### EXTRAIT DE PAGE

Selon le Programme Alimentaire Mondial (PAM/WFP), 5,7 millions d’Haïtiens, soit près de la moitié de la population, souffrent d’insécurité alimentaire aiguë. Parmi eux, 2,1 millions sont en situation d’urgence, c’est-à-dire qu’ils ne savent pas de quoi sera fait leur prochain repas. (WFP, septembre 2024)

Le Global Hunger Index 2024 classe Haïti parmi les pays où la faim est « grave », avec un score de 34,3, le plus élevé de la région Caraïbes-Amérique latine. Plus de 50 % de la population n’ont pas un apport alimentaire suffisant, et 22 % des enfants de moins de cinq ans souffrent de retard de croissance. Derrière ces statistiques, il y a des visages : des mères qui sautent des repas pour laisser un bol de riz à leurs enfants ; des pères qui quittent la campagne faute de récoltes, espérant trouver mieux ailleurs ; et des jeunes qui perdent l’énergie d’apprendre le ventre vide.

### CONSIGNE 1
Répondez aux questions suivantes à partir de l’extrait sur la faim en Haïti.
(a) Combien d’Haïtiens souffrent d’insécurité alimentaire aiguë selon le PAM ?
(b) Quel score le Global Hunger Index 2024 attribue-t-il à Haïti ?
(c) Quelle proportion des enfants de moins de cinq ans souffre de retard de croissance ?
### CONSIGNE 2
Relevez toutes les catégories de personnes que l’extrait sur la faim en Haïti décrit derrière les statistiques, avec ce qu’il dit de chacune.
### CONSIGNE 3
Pour chacune des affirmations suivantes, indiquez si elle concorde avec l’extrait sur la faim en Haïti, en citant les mots qui tranchent.
(a) D’après le PAM, 2,1 millions d’Haïtiens sont en situation d’urgence.
(b) Le Global Hunger Index 2024 qualifie de « modérée » la faim en Haïti.
(c) Moins de la moitié de la population manque d’un apport alimentaire suffisant.
Les entrées n’ont aucun rôle dans ce travail.

### LISTE DES ENTRÉES
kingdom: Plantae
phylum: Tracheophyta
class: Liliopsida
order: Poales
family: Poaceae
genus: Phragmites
...
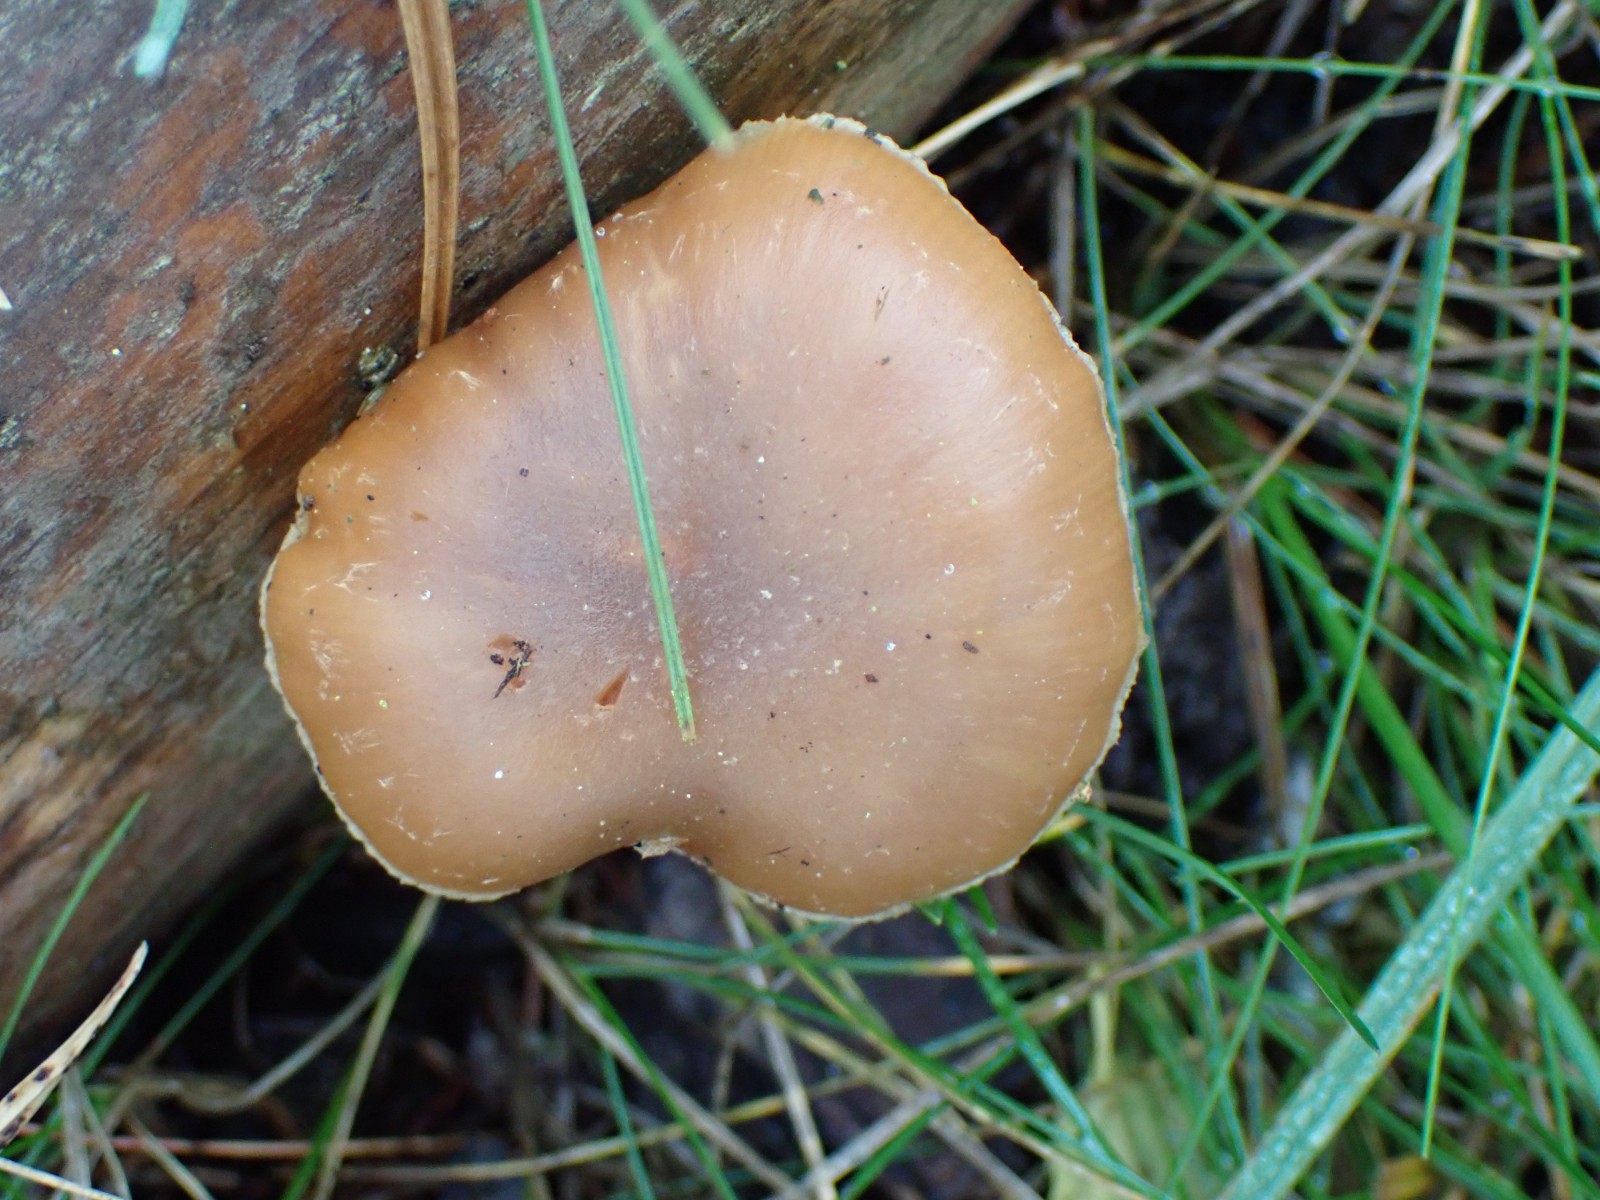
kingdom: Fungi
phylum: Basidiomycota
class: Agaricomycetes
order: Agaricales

### RÉPONSE 1
(a) 5,7 millions, soit près de la moitié de la population.
(b) 34,3.
(c) 22 %.

### RÉPONSE 2
- Des mères qui sautent des repas pour laisser un bol de riz à leurs enfants.
- Des pères qui quittent la campagne faute de récoltes, espérant trouver mieux ailleurs.
- Des jeunes qui perdent l’énergie d’apprendre le ventre vide.

### RÉPONSE 3
(a) Oui : « Parmi eux, 2,1 millions sont en situation d’urgence ».
(b) Non : « classe Haïti parmi les pays où la faim est « grave » ».
(c) Non : « Plus de 50 % de la population n’ont pas un apport alimentaire suffisant ».